Psychiatric Hospital Design and Security – Part Two


By Dr David Laing Dawson

Century Manor built in 1876 as the Hamilton Asylum for the Insane

There have been many reformers in the history of mental illness treatment: Phillipe Pinel cutting the chains of the insane locked in Bicetre in 1796. William Tuke, 1792, founding The Retreat, in York. Benjamin Rush and the Moral Treatment pioneers from the late 1700’s. Dorothea Dix actively promoting more treatment facilities through the same period. And long before that Ahmed ibn Sahl al-Balkhi (850-934) within the Islamic Faith.

More recently the publication (1963) of More for the Mind by the Tyhurst Committee of the Canadian Mental Health Association on psychiatric services in Canada: “Mental illness should be dealt with in precisely the same organizational, administrative and professional framework as physical illness”. Tyhurst is the same psychiatrist who contributed to the design of the Psychiatric wards of the new hospital on the UBC campus, opened in 1969.

But it also becomes clear, looking at the realities of institutional psychiatric treatment over the past 300 years, that how we view and treat people suffering from severe mental illness, and the design and function of our institutions, ultimately depend more on economics, politics, the preoccupations and social forces of the time, than on any single person’s ideas.

The reforms of Pinel and Rush coincide with the ideas fostered by the French and American Revolutions. As our cities grew in size, roughness and clamour, the Moral Treatment era sprung from a combination of new psychological thought, religion, and nostalgia for the rural life.

Unfortunately the industrial revolution sealed the fate of those Moral Treatment Institutions, which started as large Manor Houses, built in the countryside where the inmates and staff and the Superintendent ate together, prayed together, followed healthy routines of sleeping, working, prayer, rest, and eating.

With the industrial revolution immigrants arrived, cities grew, workhouses and poor houses proliferated, and the small buildings of the moral treatment era were expanded and expanded. With the same architectural inspiration as prisons, wings were added to left and right, and then from those corners to form a U shape and often then finished at the back to form a rectangle with a large courtyard in the middle. As these institutions grew conditions deteriorated and security became a prime motive. By the turn of the century (1900) the number of patients who were discharged from any American Asylum, dropped to a tiny percent. To be admitted to an asylum was often for life.

After the First World War public interest in the conditions inside our mental hospitals increased, at least in part because of the number of hospitalized veterans. In the mental hospital in Hamilton, Ontario, “airing courts” and vocational programs were added for the patients. These reforms and more humanitarian attitudes coincided with suffrage for women and child protection laws being enacted.
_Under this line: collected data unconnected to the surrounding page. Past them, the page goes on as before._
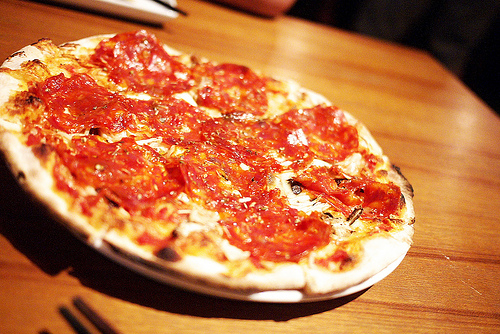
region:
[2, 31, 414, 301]
Whole pepperoni on a white plate.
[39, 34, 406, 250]
Pepperoni and cheese toppings on pizza.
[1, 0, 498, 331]
Pizza served in a restaurant.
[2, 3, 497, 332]
Pepperoni pizza served on a wooden table.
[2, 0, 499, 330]
Wooden dining table in pizza place.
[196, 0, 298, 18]
Customer's elbow on the table.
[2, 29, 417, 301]
Freshly cooked pizza on the table.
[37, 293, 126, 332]
Plastic silverware on the table.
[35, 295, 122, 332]
Plastic fork on the wooden table.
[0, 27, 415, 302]
Baked pepperoni and cheese small pizza.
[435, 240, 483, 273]
dark brown lines on the table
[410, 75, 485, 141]
shine on the table top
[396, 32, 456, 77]
edge of brown table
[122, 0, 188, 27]
edge of white plate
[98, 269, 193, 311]
shadow of round plate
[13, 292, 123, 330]
edge of forks on table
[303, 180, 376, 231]
small herb on plate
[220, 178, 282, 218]
bits of cheese on pizza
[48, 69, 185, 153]
red pepperoni slices on the pizza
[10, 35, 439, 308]
large pizza on round plate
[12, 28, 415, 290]
Pizza on a plate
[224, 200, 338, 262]
A piece of pepperoni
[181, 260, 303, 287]
Part of the crust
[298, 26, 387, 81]
A wood table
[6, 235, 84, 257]
A shadow from the plate and pizza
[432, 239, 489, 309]
A scratch in the wood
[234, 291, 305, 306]
A white plate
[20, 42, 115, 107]
Crust, pepperoni and cheese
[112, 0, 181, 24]
A white dish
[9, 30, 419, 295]
Pepperoni pizza with cheese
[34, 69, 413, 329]
pizza has red pepperoni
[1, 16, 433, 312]
Pizza on dish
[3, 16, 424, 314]
Dish under pizza is white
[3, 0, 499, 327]
Table is brown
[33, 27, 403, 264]
Tomato on pizza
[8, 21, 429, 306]
Crust pizza es thin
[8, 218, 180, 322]
Shadow of dish on table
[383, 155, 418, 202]
Crust is a little burned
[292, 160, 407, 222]
Slice of tomato on pizza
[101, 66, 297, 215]
Herbs on top of pizza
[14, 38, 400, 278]
Pizza has cheese under tomato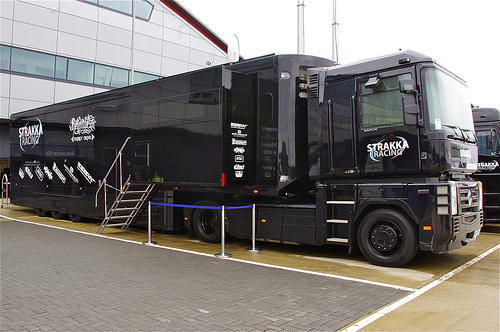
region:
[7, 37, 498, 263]
LARGE BLACK TOURING TRUCK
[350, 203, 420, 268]
FRONT RIGHT TIRE OF THE TRUCK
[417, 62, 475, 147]
THE FRONT WINDSHIELD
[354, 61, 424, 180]
THE PASSENGER SIDE DOOR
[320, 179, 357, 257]
PASSENGER SIDE STEPS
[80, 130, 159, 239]
METAL STEPS LEADING INTO CAMPER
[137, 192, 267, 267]
SILVER POLES WITH BLUE BARRIER ROPES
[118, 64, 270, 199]
THE CAMPER'S SIDE PULL OUT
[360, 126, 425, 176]
THE LOGO PAINTED ON THE PASSENGER DOOR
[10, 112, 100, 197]
THE LOGO AND SPONSORS ON THE BACK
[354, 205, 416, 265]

With the depression and the “dirty thirties” into the 40’s the mental hospitals are forgotten once again, and in many, conditions deteriorate. The only effective treatment available is the newly discovered ECT. It actually works for severe depression and psychosis but as with all medical discoveries it becomes overused. On the other hand, as a colleague once pointed out to me, these asylums with their own farms and kitchens were some of the few places in those years where one could be guaranteed a bed and three meals a day.

After the Second World War, again with many veterans being admitted to mental hospitals, public interest in the conditions in these hospitals increased. And finally, medications that actually work for psychosis, mania, and depression are introduced in the late 50’s. These are good economic times, and new attitudes evolve with a renewed interest in human rights and human dignity.